— Supplied information —
>>>
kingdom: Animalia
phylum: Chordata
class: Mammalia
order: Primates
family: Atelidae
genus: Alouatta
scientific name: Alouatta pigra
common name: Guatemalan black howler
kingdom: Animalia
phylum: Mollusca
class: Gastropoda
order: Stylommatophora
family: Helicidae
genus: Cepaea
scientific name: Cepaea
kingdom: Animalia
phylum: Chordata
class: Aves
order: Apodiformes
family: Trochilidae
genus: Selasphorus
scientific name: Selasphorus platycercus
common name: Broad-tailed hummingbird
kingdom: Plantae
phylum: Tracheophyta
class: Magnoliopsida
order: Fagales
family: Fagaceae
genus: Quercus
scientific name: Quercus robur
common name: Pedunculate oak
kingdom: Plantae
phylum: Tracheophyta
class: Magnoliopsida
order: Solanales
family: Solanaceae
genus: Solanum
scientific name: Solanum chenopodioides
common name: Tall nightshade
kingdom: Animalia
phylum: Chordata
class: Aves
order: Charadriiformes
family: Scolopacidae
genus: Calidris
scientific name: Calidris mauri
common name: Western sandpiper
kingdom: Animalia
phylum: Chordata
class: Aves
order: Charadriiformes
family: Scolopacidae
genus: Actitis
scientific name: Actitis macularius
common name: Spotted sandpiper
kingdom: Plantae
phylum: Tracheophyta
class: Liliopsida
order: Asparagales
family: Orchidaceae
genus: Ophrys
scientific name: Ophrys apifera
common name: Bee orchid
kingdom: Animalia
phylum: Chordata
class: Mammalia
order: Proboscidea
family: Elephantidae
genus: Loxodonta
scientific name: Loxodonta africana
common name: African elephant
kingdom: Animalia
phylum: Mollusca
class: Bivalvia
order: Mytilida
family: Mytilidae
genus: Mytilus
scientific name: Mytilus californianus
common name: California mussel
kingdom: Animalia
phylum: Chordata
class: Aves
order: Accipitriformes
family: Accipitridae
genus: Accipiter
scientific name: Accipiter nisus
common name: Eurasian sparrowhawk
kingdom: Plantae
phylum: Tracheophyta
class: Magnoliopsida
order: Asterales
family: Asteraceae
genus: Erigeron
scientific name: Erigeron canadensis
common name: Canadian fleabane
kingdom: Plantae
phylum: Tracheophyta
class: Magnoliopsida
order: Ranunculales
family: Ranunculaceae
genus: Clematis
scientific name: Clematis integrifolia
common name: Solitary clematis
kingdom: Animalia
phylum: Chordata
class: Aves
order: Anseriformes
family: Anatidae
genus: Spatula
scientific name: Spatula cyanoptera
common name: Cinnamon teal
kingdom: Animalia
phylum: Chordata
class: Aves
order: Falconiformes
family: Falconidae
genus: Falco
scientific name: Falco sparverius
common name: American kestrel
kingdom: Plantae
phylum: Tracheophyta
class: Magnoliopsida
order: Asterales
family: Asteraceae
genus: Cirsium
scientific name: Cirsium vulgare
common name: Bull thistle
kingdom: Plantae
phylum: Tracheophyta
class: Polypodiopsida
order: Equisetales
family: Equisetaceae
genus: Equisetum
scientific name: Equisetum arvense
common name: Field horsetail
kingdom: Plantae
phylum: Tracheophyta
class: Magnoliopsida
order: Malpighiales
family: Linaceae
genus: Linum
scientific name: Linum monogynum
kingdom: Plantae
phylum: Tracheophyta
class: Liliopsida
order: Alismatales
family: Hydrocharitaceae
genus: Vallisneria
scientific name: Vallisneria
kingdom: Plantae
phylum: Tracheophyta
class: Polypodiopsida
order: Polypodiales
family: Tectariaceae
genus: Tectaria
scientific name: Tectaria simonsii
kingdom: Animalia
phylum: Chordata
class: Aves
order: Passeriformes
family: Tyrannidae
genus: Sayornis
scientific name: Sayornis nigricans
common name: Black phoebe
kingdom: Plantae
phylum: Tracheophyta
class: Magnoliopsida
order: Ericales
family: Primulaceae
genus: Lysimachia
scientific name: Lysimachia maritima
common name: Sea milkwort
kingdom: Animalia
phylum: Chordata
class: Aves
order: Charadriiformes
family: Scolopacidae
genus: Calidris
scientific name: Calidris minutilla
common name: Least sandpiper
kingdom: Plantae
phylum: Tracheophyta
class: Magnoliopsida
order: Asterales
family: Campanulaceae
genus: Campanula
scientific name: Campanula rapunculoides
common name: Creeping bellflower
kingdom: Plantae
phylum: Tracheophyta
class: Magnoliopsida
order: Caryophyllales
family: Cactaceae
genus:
<<<
— Task prompt —
Convert every line of the listing above into a JSON array of strings, one string per line, leaving out any blank lines.

— Response to this exercise —
[
  "kingdom: Animalia",
  "phylum: Chordata",
  "class: Mammalia",
  "order: Primates",
  "family: Atelidae",
  "genus: Alouatta",
  "scientific name: Alouatta pigra",
  "common name: Guatemalan black howler",
  "kingdom: Animalia",
  "phylum: Mollusca",
  "class: Gastropoda",
  "order: Stylommatophora",
  "family: Helicidae",
  "genus: Cepaea",
  "scientific name: Cepaea",
  "kingdom: Animalia",
  "phylum: Chordata",
  "class: Aves",
  "order: Apodiformes",
  "family: Trochilidae",
  "genus: Selasphorus",
  "scientific name: Selasphorus platycercus",
  "common name: Broad-tailed hummingbird",
  "kingdom: Plantae",
  "phylum: Tracheophyta",
  "class: Magnoliopsida",
  "order: Fagales",
  "family: Fagaceae",
  "genus: Quercus",
  "scientific name: Quercus robur",
  "common name: Pedunculate oak",
  "kingdom: Plantae",
  "phylum: Tracheophyta",
  "class: Magnoliopsida",
  "order: Solanales",
  "family: Solanaceae",
  "genus: Solanum",
  "scientific name: Solanum chenopodioides",
  "common name: Tall nightshade",
  "kingdom: Animalia",
  "phylum: Chordata",
  "class: Aves",
  "order: Charadriiformes",
  "family: Scolopacidae",
  "genus: Calidris",
  "scientific name: Calidris mauri",
  "common name: Western sandpiper",
  "kingdom: Animalia",
  "phylum: Chordata",
  "class: Aves",
  "order: Charadriiformes",
  "family: Scolopacidae",
  "genus: Actitis",
  "scientific name: Actitis macularius",
  "common name: Spotted sandpiper",
  "kingdom: Plantae",
  "phylum: Tracheophyta",
  "class: Liliopsida",
  "order: Asparagales",
  "family: Orchidaceae",
  "genus: Ophrys",
  "scientific name: Ophrys apifera",
  "common name: Bee orchid",
  "kingdom: Animalia",
  "phylum: Chordata",
  "class: Mammalia",
  "order: Proboscidea",
  "family: Elephantidae",
  "genus: Loxodonta",
  "scientific name: Loxodonta africana",
  "common name: African elephant",
  "kingdom: Animalia",
  "phylum: Mollusca",
  "class: Bivalvia",
  "order: Mytilida",
  "family: Mytilidae",
  "genus: Mytilus",
  "scientific name: Mytilus californianus",
  "common name: California mussel",
  "kingdom: Animalia",
  "phylum: Chordata",
  "class: Aves",
  "order: Accipitriformes",
  "family: Accipitridae",
  "genus: Accipiter",
  "scientific name: Accipiter nisus",
  "common name: Eurasian sparrowhawk",
  "kingdom: Plantae",
  "phylum: Tracheophyta",
  "class: Magnoliopsida",
  "order: Asterales",
  "family: Asteraceae",
  "genus: Erigeron",
  "scientific name: Erigeron canadensis",
  "common name: Canadian fleabane",
  "kingdom: Plantae",
  "phylum: Tracheophyta",
  "class: Magnoliopsida",
  "order: Ranunculales",
  "family: Ranunculaceae",
  "genus: Clematis",
  "scientific name: Clematis integrifolia",
  "common name: Solitary clematis",
  "kingdom: Animalia",
  "phylum: Chordata",
  "class: Aves",
  "order: Anseriformes",
  "family: Anatidae",
  "genus: Spatula",
  "scientific name: Spatula cyanoptera",
  "common name: Cinnamon teal",
  "kingdom: Animalia",
  "phylum: Chordata",
  "class: Aves",
  "order: Falconiformes",
  "family: Falconidae",
  "genus: Falco",
  "scientific name: Falco sparverius",
  "common name: American kestrel",
  "kingdom: Plantae",
  "phylum: Tracheophyta",
  "class: Magnoliopsida",
  "order: Asterales",
  "family: Asteraceae",
  "genus: Cirsium",
  "scientific name: Cirsium vulgare",
  "common name: Bull thistle",
  "kingdom: Plantae",
  "phylum: Tracheophyta",
  "class: Polypodiopsida",
  "order: Equisetales",
  "family: Equisetaceae",
  "genus: Equisetum",
  "scientific name: Equisetum arvense",
  "common name: Field horsetail",
  "kingdom: Plantae",
  "phylum: Tracheophyta",
  "class: Magnoliopsida",
  "order: Malpighiales",
  "family: Linaceae",
  "genus: Linum",
  "scientific name: Linum monogynum",
  "kingdom: Plantae",
  "phylum: Tracheophyta",
  "class: Liliopsida",
  "order: Alismatales",
  "family: Hydrocharitaceae",
  "genus: Vallisneria",
  "scientific name: Vallisneria",
  "kingdom: Plantae",
  "phylum: Tracheophyta",
  "class: Polypodiopsida",
  "order: Polypodiales",
  "family: Tectariaceae",
  "genus: Tectaria",
  "scientific name: Tectaria simonsii",
  "kingdom: Animalia",
  "phylum: Chordata",
  "class: Aves",
  "order: Passeriformes",
  "family: Tyrannidae",
  "genus: Sayornis",
  "scientific name: Sayornis nigricans",
  "common name: Black phoebe",
  "kingdom: Plantae",
  "phylum: Tracheophyta",
  "class: Magnoliopsida",
  "order: Ericales",
  "family: Primulaceae",
  "genus: Lysimachia",
  "scientific name: Lysimachia maritima",
  "common name: Sea milkwort",
  "kingdom: Animalia",
  "phylum: Chordata",
  "class: Aves",
  "order: Charadriiformes",
  "family: Scolopacidae",
  "genus: Calidris",
  "scientific name: Calidris minutilla",
  "common name: Least sandpiper",
  "kingdom: Plantae",
  "phylum: Tracheophyta",
  "class: Magnoliopsida",
  "order: Asterales",
  "family: Campanulaceae",
  "genus: Campanula",
  "scientific name: Campanula rapunculoides",
  "common name: Creeping bellflower",
  "kingdom: Plantae",
  "phylum: Tracheophyta",
  "class: Magnoliopsida",
  "order: Caryophyllales",
  "family: Cactaceae",
  "genus:"
]